Ayat 2 Tawarikh 36:4 merangkum momen krusial dalam sejarah kerajaan Yehuda, yang ditandai oleh campur tangan asing dan penggantian pemimpin secara paksa. Kejadian ini bukan hanya sekadar pergantian kekuasaan politik, tetapi juga mencerminkan keruntuhan moral dan spiritual yang semakin mendalam di kalangan bangsawan dan raja-raja Yehuda pada masa itu.
Pada periode ini, Kerajaan Mesir di bawah Firaun Necho II mulai menunjukkan ambisinya untuk menguasai wilayah-wilayah di Kanaan, termasuk Yehuda. Setelah mengalahkan Raja Yosia dalam pertempuran di Megido (seperti yang disebutkan dalam 2 Raja-raja 23:29-30), Necho tampaknya memiliki kendali atas Yehuda. Alih-alih membiarkan garis keturunan Daud berkuasa secara mandiri, ia memilih untuk menempatkan raja boneka yang dapat ia kontrol.
Raja yang digulingkan adalah Yoahas, putra Yosia, yang sebelumnya telah dinobatkan oleh rakyat Yehuda. Namun, Necho tidak menganggap Yoahas layak untuk memimpin atau tidak ingin memberikan otonomi kepadanya. Necho kemudian membawa Yoahas ke Mesir sebagai tawanan, sebuah tindakan yang menunjukkan superioritas dan kekuatan Mesir pada saat itu. Sejarah mencatat Yoahas akhirnya mati di pengasingan di Mesir.
Sebagai penggantinya, Necho mengangkat Eliakim, saudara Yoahas, untuk menduduki takhta Yehuda. Pengangkatan ini dilakukan atas kehendak Mesir, bukan atas pilihan rakyat Yehuda. Ini adalah indikasi jelas bahwa Yehuda telah kehilangan kedaulatannya dan kini menjadi negara bawahan Mesir. Perubahan nama Eliakim menjadi Yoyakim bukanlah sekadar penggantian nama seremonial, melainkan sebuah penegasan atas kekuasaan Necho dan upaya untuk memutus hubungan simbolis dengan masa lalu atau identitas Yehuda yang merdeka.

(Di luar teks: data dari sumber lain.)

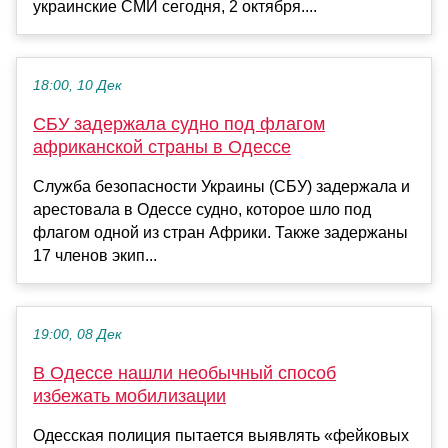
украинские СМИ сегодня, 2 октября....
18:00, 10 Дек
СБУ задержала судно под флагом
африканской страны в Одессе
Служба безопасности Украины (СБУ) задержала и
арестовала в Одессе судно, которое шло под
флагом одной из стран Африки. Также задержаны
17 членов экип...
19:00, 08 Дек
В Одессе нашли необычный способ
избежать мобилизации
Одесская полиция пытается выявлять «фейковых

Peristiwa ini menggambarkan situasi politik yang sangat tidak stabil. Raja-raja Yehuda yang berkuasa pada akhir masa kenabian seringkali lemah, korup, dan lebih mementingkan kesenangan pribadi daripada kesejahteraan umat dan ketaatan kepada TUHAN. Penggantian raja yang dipaksakan oleh kekuatan asing ini menjadi salah satu penanda utama dari kemerosotan yang menuju kehancuran Yerusalem dan pembuangan besar-besaran ke Babel.
Ayat ini juga mengingatkan kita bahwa pemilihan pemimpin dapat sangat dipengaruhi oleh kekuatan eksternal. Namun, implikasi teologisnya lebih dalam: bagaimana para pemimpin yang dipilih dan ditunjuk oleh kekuatan duniawi seringkali tidak mencerminkan kehendak ilahi. Kisah ini menjadi pengingat akan konsekuensi dari ketidaksetiaan bangsa kepada TUHAN, yang seringkali berujung pada penindasan dan kehancuran dari luar.